Heard a commotion in the henhouse, and found this in the nest box. I reckon if your chicken passes a bunny, it’s an Easter miracle.

Pursuant to the daffodils of yesterday, I give you the natural calendar of Sussex:

Snowdrops first, February sometime. Then daffodils, March.

Then lambs (and bunnies) — the very first in March, most in April.

May. It’s my birthday and the whole place explodes in white — the hawthorn and blackthorn hedges, and the plum trees and apple trees. The elderflowers. All bloom snowy white.

Then begins the long Summer fête season. June, July, August. (I’m on the church fête committee this year. I hope you appreciate the hilarity). Crops from the gardens and the local fruit farms. The Perseid Meteor Showers.

Then September, November. Elderberries and blackberries. Harvest Festival. Uncle B’s birthday. The Sussex bonfire season begins.
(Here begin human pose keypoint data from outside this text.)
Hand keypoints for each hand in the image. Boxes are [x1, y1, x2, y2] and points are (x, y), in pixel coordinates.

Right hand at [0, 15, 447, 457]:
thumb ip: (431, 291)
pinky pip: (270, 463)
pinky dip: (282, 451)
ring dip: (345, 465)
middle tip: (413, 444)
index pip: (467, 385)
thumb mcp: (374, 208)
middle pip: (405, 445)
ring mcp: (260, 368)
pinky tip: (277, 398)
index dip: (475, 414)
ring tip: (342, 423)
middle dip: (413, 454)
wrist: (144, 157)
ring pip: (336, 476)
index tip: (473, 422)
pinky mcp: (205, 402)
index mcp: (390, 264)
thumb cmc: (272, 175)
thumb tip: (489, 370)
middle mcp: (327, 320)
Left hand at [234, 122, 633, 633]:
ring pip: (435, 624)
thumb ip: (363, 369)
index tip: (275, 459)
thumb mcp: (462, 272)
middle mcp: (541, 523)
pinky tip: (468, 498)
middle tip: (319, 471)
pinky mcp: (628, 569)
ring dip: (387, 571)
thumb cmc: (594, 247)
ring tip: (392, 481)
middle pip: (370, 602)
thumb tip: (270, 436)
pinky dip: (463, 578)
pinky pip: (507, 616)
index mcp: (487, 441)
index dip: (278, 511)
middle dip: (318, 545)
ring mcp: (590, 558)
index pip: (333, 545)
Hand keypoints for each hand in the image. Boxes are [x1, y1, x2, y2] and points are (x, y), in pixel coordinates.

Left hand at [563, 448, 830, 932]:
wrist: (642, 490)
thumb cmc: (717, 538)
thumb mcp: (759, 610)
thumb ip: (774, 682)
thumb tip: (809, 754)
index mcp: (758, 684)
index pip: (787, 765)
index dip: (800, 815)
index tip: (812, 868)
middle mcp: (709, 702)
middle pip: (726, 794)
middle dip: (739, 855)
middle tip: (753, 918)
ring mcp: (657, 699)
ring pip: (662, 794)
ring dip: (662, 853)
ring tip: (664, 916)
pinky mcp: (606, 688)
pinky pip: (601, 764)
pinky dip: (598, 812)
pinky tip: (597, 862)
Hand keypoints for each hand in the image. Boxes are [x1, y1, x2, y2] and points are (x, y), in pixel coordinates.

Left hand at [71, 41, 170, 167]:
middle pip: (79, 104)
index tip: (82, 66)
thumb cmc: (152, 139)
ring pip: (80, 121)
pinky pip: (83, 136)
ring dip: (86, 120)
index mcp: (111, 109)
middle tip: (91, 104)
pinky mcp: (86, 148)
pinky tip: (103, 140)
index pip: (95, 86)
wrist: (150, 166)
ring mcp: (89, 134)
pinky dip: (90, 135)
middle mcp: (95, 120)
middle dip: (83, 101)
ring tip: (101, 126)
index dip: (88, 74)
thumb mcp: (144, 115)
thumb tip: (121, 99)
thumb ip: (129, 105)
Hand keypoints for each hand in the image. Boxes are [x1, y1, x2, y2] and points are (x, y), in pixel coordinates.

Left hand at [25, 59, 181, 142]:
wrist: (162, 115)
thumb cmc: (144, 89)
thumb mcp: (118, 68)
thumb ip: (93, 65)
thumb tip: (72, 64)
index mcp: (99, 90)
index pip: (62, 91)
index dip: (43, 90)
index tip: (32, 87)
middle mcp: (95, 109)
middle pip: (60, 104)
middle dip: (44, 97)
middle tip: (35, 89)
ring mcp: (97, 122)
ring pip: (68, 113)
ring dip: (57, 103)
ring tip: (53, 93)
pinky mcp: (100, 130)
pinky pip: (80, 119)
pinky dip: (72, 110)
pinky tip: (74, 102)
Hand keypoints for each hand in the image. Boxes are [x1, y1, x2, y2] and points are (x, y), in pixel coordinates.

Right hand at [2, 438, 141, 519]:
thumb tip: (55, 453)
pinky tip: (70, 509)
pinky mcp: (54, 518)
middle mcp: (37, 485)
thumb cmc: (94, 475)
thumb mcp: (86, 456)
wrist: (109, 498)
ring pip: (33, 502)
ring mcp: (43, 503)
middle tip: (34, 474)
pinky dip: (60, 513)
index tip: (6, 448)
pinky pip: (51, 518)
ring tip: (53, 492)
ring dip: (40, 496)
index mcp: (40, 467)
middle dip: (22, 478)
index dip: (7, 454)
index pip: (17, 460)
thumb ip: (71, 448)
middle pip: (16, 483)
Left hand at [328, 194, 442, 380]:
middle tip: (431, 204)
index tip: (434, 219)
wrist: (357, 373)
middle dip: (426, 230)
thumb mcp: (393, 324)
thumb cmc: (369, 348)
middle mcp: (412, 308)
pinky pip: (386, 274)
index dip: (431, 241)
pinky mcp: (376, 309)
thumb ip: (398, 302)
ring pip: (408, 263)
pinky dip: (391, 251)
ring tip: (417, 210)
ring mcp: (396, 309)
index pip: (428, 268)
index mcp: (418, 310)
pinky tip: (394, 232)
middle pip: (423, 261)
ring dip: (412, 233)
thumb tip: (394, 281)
Thanksgiving (okay, I snuck that one onto the Limey calendar). Christmas.

Then…ugh. The six, eight weeks of cold and gray between Christmas and snowdrops is mighty grim. Our anniversary in the middle doesn’t liven it up much.

Still, ten months of stuff to look forward to is a pretty good go. I don’t remember such regular seasonal markers back home. I hiked in all four seasons, so it’s not that I was completely oblivious to nature. I guess the cubicle ate so much of my time.

I’m one wimple short of a Medieval Book of Hours here.